TASK TO COMPLETE:
Continue the recap below of the Bachelorette obstacle course group date, starting after its final sentence.

===== SOURCE PASSAGE =====

Obstacle Course Group Date
After surviving night one, the twenty-one remaining dudebros throw on their best athleisurewear and assemble in the foyer of the Bachelor mansion to begin this week’s episode. Chris Harrison, the blessed savior of Bachelor Nation appears, holding in his hand a sealed envelope
“Alright, dickweeds,” CH starts. “There’s a shit ton of you left, and I’m too old to learn your names, so we’ve got to start sending you on dates so we can start thinning out the herd.” Without hesitation, he tosses the envelope in the general direction of the dudes and heads out of the mansion to do literally anything else with his life.
The card reads, “I’m ready for my big day – Becca” and is addressed to Clay, Nick, Chris, David, Jean Blanc, Jordan, Lincoln, and Connor. With this cryptic message in mind, the eight lucky men chosen for the first date of the season head out of the mansion.
They learn that their destination is some place called Saddlerock Ranch, and I am unaware of any significance to this location. The dudes are met by Becca who is wearing a dynamite white number. “On my first date, I got pampered, so I want to return to favor to all of you!” she tells them. The guys all clap excitedly, except for Jordan, who is too busy looking at a reflection of himself on the bus window to even register that he isn’t alone. Becca takes the dudes inside a building at the ranch, where they are met by some tailors and are told they’ll be getting custom tuxedos to wear on today’s date.
Becca enjoys watching the dudes strip down a little too much, and once they’re decked out in their new penguin suits, Jordan takes the opportunity to demonstrate his skills as a male model by literally walking through the room, turning around, and walking back. Bless him. He also slinks up to Becca and offers her some sage advice about presenting herself to the world, saying, “Do you know the most important part of any outfit?” he inquires. Becca shakes her head because she knows this shit will be good. “Confidence. Confidence is key. Before you put on your pantyhose in the morning, put on your confidence.”

===== SOURCE EXCERPT =====

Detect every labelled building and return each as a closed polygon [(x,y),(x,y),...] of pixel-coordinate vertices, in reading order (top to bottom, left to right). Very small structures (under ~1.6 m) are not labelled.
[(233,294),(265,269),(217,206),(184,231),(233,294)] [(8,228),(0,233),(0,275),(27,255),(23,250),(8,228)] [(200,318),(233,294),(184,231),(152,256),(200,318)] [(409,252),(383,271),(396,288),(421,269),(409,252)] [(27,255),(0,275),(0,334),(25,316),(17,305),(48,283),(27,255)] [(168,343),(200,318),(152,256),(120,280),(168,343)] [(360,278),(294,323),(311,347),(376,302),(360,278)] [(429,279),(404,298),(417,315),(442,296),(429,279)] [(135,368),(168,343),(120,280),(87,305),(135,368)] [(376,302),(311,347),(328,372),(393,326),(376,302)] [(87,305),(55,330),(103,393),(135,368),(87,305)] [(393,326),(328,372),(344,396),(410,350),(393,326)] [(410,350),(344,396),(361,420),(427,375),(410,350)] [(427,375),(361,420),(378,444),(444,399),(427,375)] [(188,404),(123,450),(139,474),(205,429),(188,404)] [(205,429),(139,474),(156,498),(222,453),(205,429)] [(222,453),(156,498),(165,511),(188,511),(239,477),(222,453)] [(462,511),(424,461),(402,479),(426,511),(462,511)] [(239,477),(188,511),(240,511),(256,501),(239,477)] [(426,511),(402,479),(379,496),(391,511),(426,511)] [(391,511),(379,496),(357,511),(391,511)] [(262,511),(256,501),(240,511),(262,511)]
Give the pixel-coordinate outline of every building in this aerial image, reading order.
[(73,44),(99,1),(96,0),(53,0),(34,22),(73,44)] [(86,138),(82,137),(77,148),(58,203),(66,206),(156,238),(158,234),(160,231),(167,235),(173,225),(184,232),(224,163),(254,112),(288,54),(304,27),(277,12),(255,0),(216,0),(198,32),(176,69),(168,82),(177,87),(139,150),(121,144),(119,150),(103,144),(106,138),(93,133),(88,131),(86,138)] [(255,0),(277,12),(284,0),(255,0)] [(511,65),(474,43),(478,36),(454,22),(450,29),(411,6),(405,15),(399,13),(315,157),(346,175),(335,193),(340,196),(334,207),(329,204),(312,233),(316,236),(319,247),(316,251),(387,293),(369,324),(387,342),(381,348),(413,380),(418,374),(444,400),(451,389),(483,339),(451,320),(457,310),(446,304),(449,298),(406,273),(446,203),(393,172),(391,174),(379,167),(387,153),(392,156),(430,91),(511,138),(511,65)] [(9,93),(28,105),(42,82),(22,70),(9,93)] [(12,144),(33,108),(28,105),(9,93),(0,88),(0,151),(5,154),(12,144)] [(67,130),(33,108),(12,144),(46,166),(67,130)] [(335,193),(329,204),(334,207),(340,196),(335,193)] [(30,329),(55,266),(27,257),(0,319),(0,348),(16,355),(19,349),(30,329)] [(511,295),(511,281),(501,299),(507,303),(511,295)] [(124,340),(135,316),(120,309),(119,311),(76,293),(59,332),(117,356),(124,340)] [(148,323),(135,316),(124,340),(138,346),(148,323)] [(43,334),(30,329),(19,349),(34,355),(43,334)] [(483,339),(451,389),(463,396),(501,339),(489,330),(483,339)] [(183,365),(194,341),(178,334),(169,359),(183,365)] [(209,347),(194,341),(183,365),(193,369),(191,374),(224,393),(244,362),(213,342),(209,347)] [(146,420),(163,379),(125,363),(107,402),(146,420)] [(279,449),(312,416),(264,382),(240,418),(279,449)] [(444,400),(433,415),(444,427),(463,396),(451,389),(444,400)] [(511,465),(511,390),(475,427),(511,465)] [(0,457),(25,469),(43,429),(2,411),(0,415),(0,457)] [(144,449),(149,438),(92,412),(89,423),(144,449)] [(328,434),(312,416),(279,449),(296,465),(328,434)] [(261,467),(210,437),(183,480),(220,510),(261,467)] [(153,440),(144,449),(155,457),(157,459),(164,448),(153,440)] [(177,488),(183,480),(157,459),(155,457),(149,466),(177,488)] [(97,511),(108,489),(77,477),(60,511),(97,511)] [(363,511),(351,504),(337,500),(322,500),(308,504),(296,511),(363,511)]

=====

TASK RESULT:
When Jordan uttered the word pantyhose, I legitimately barfed in my mouth, and even typing that sentence makes me nauseous. What the actual fuck, dude? Keep that shit to yourself. Also, what if Becca doesn’t include pantyhose as part of her normal wardrobe, since you know, she’s twenty-seven, not seventy-seven? Then when is she supposed to don her confidence? As much as I wish the producers would stop airing Jordan’s running commentary because he’s so goddamn stupid, I’ve come to realize hearing his mindless babbling makes me feel better about my life and my choices. Keep it coming, ABC.
After getting all dolled up, Becca leads her train of man meat outside and down a path towards an open field, where they are greeted by last season‘s Bachelorette, Rachel, and her raging cockbag of a fiancé, Bryan. Instead of doing more fancy shit, the dudes learn that their task for the afternoon will be to compete in an obstacle course. This is pretty standard Bachelor fare and happens at least once a season, so I’m glad we’re getting it out of the way now. This particular iteration is wedding themed; since Becca was so close to her happily ever after, why not taunt her about it one more time?
To start the race, the dudes attach a spherical weight to their legs – a literal ball and chain. I’d almost forgotten how progressive this franchise can be. After sprinting across a field while dragging weight behind them, the next part of the obstacle course involved 55-gallon drums full of ice water to represent getting cold feet about the thought of proposing to a woman you’ve only known for eight weeks. It’s a good blend of straight up hazing and also asking tough questions. I approve. One by one the dudes submerge themselves, testicles retracting into the depths of their abdomen for survival.
Despite already starting to get bored watching this race, we do get our first glimpse of some interesting developments during this segment of the race. While Lincoln was not the first contestant to reach the ice buckets, he was the first to emerge and continue with the race. Why is this interesting, you ask? Each of the dudes had a timer to ensure they froze their nuts off for the same amount of time, but apparently, that rule was more of a suggestion for Lincoln.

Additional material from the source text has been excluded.